WORK INSTRUCTION: Without the pictures, set down everything in the listing exactly.

COLLECTED MATERIAL:
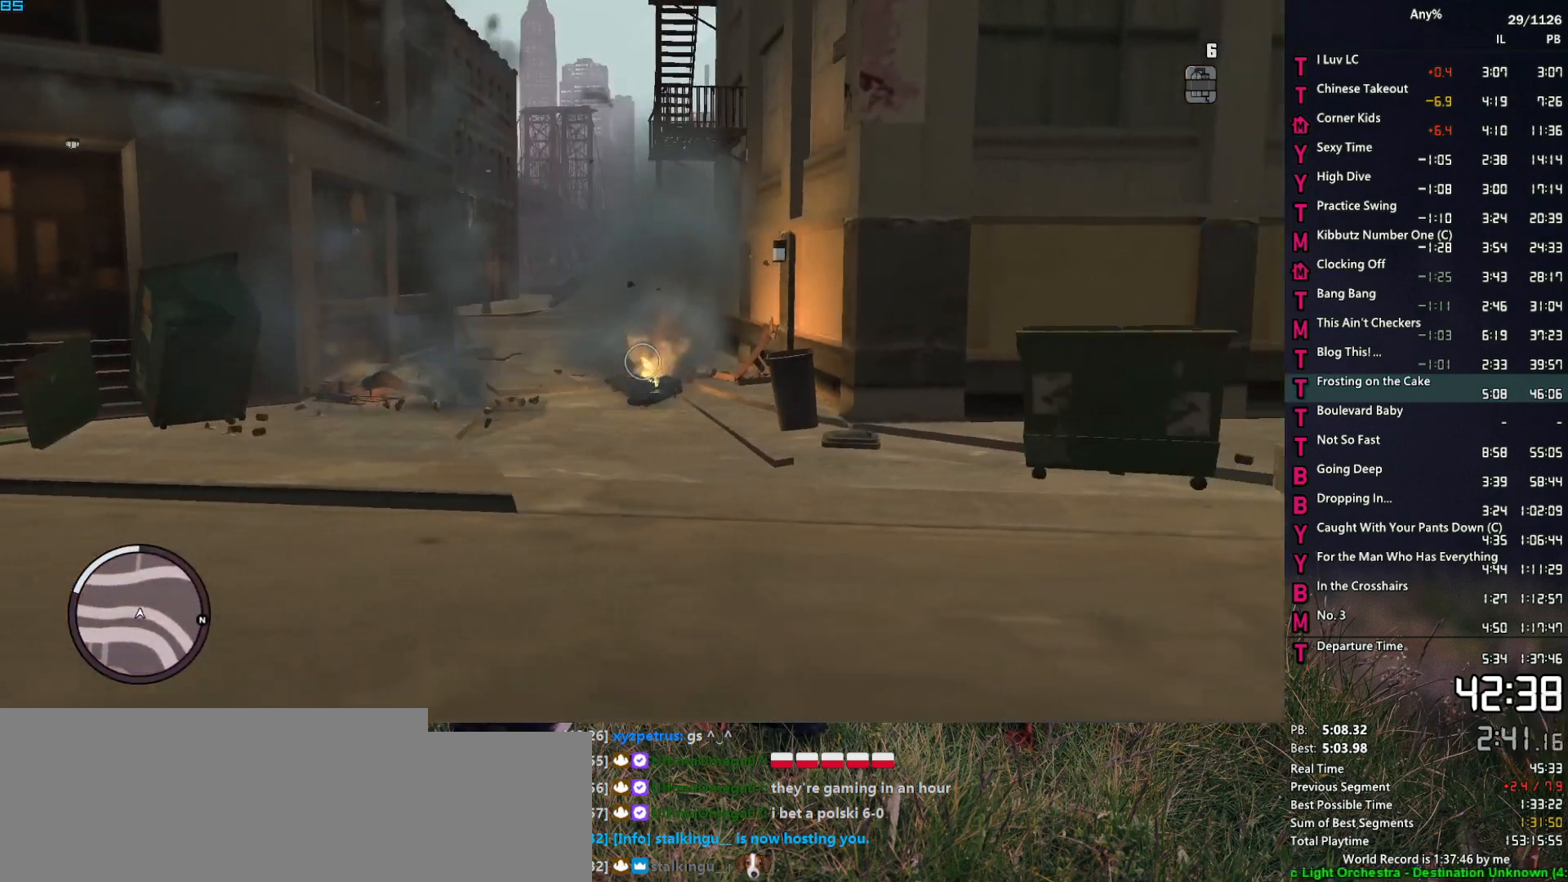
{"keys": [], "mouse": [], "events": []}
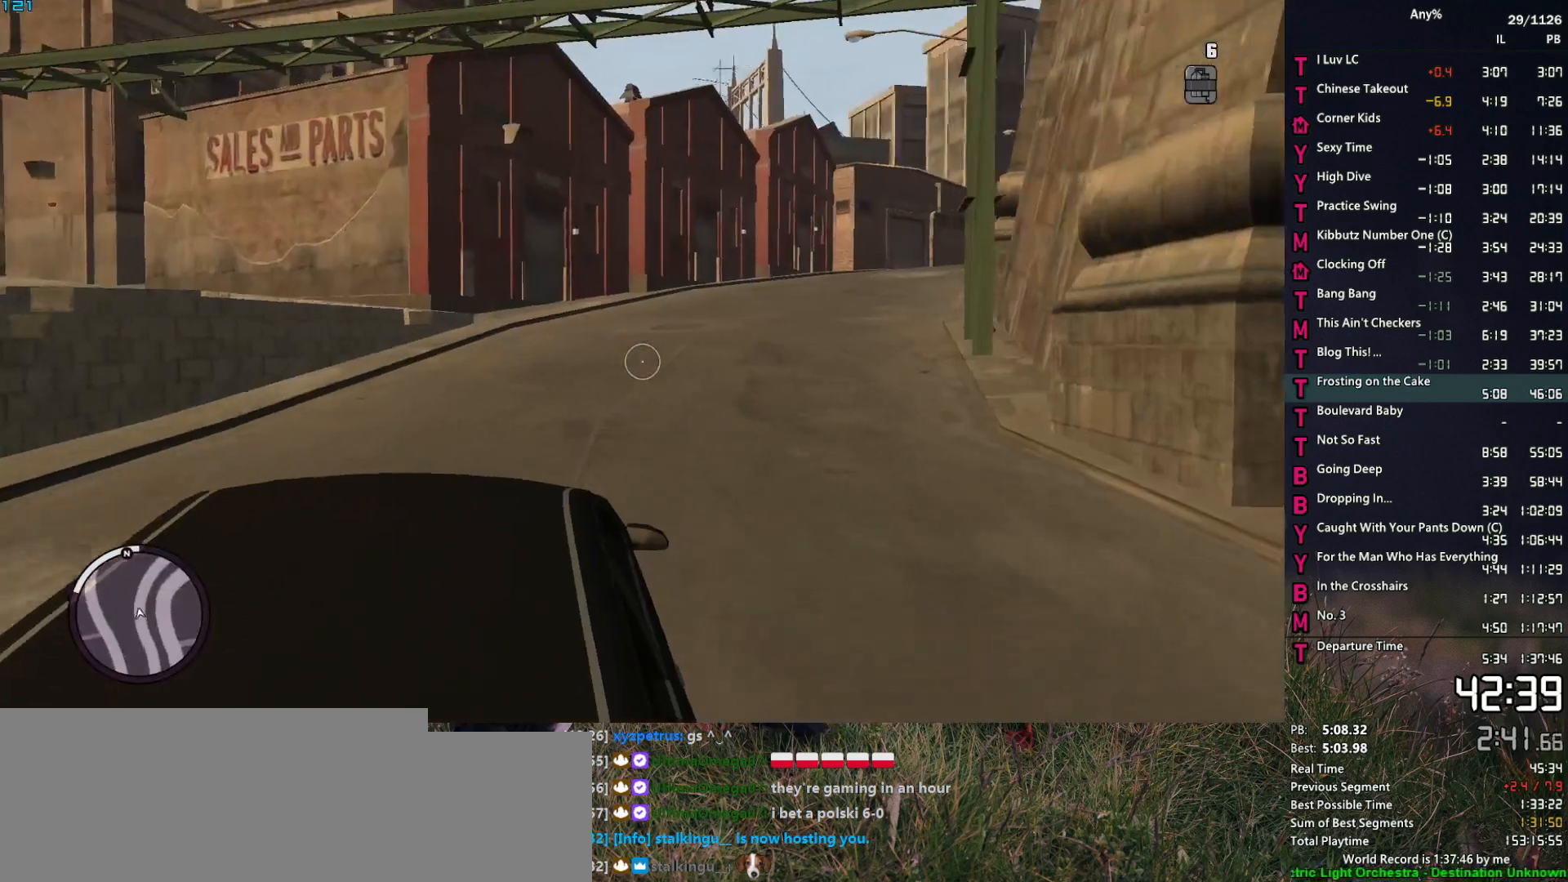
{"keys": [], "mouse": [], "events": []}
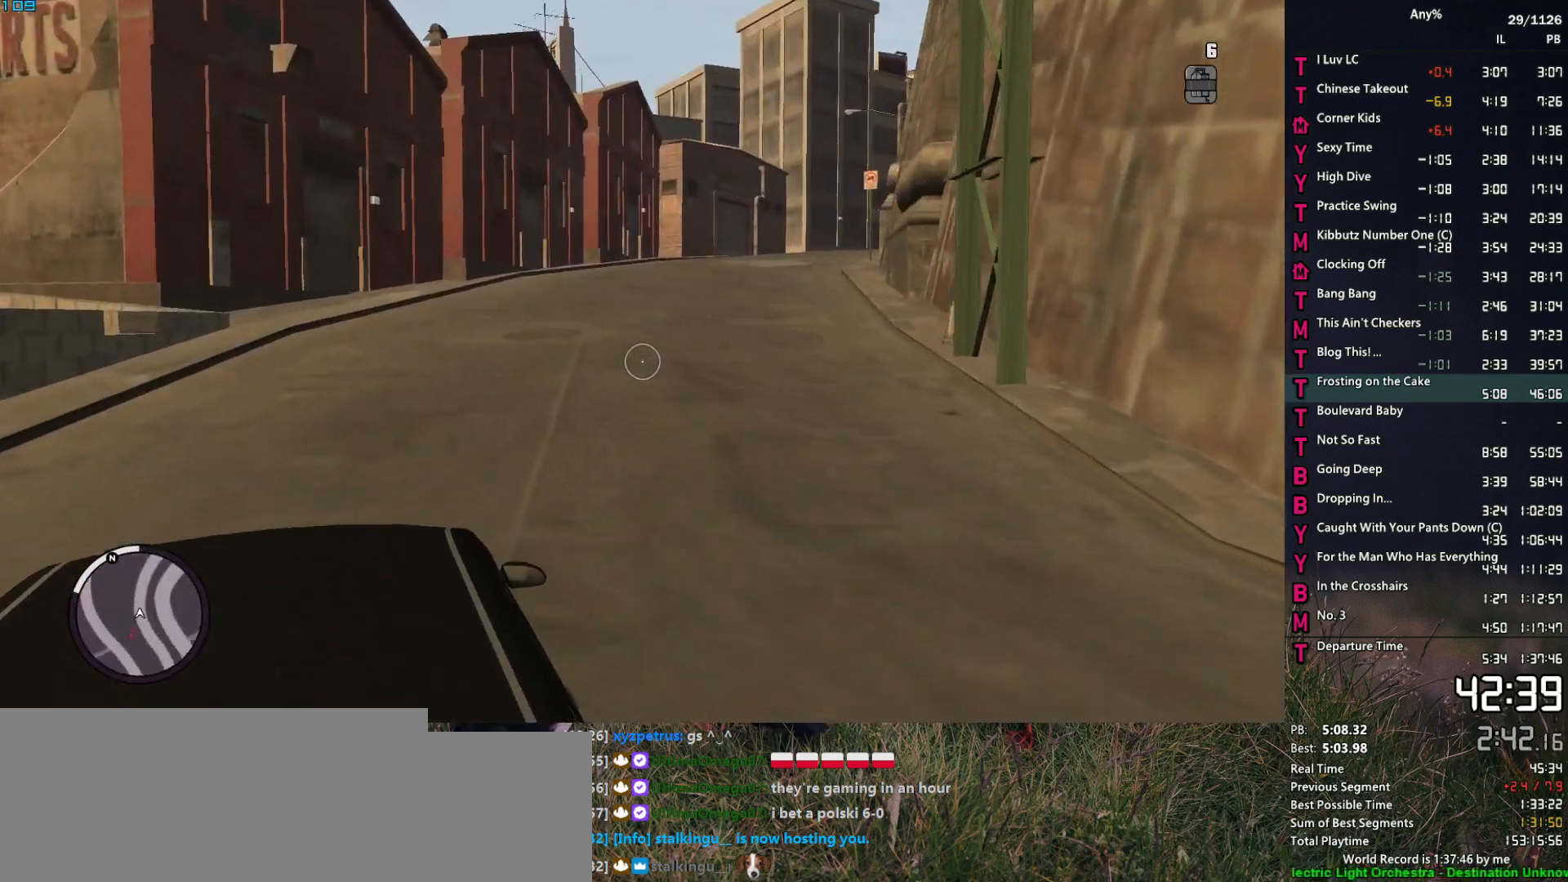
{"keys": [], "mouse": [], "events": [[250, "mouse_mb4", "down"], [350, "mouse_mb4", "up"]]}
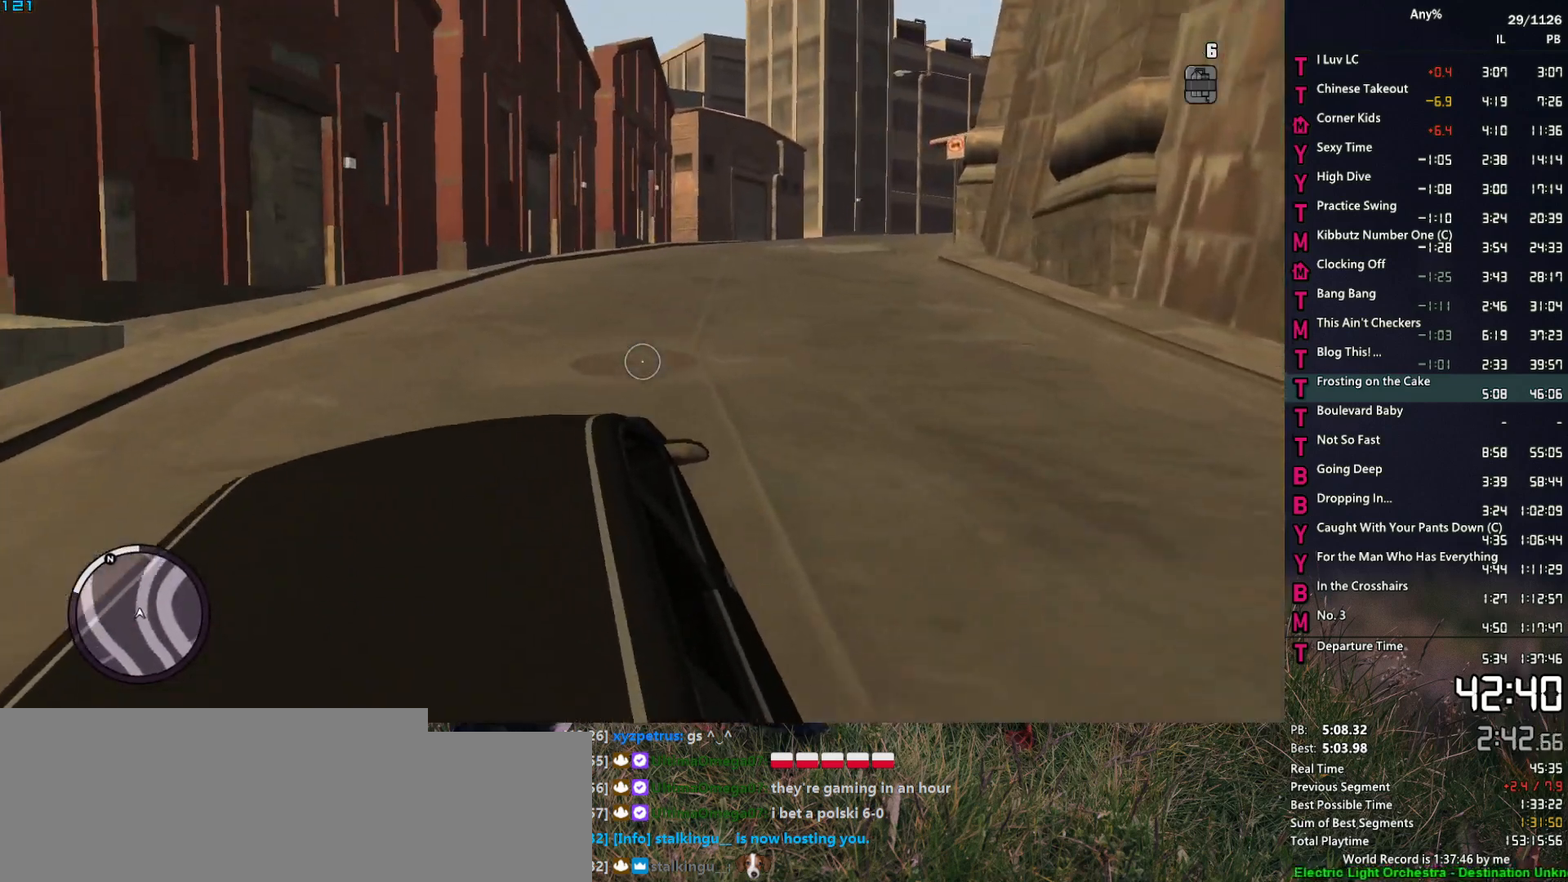
{"keys": [], "mouse": [], "events": []}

YOUR RESPONSE:
{"keys": [], "mouse": [], "events": []}
{"keys": [], "mouse": [], "events": []}
{"keys": [], "mouse": [], "events": [[250, "mouse_mb4", "down"], [350, "mouse_mb4", "up"]]}
{"keys": [], "mouse": [], "events": []}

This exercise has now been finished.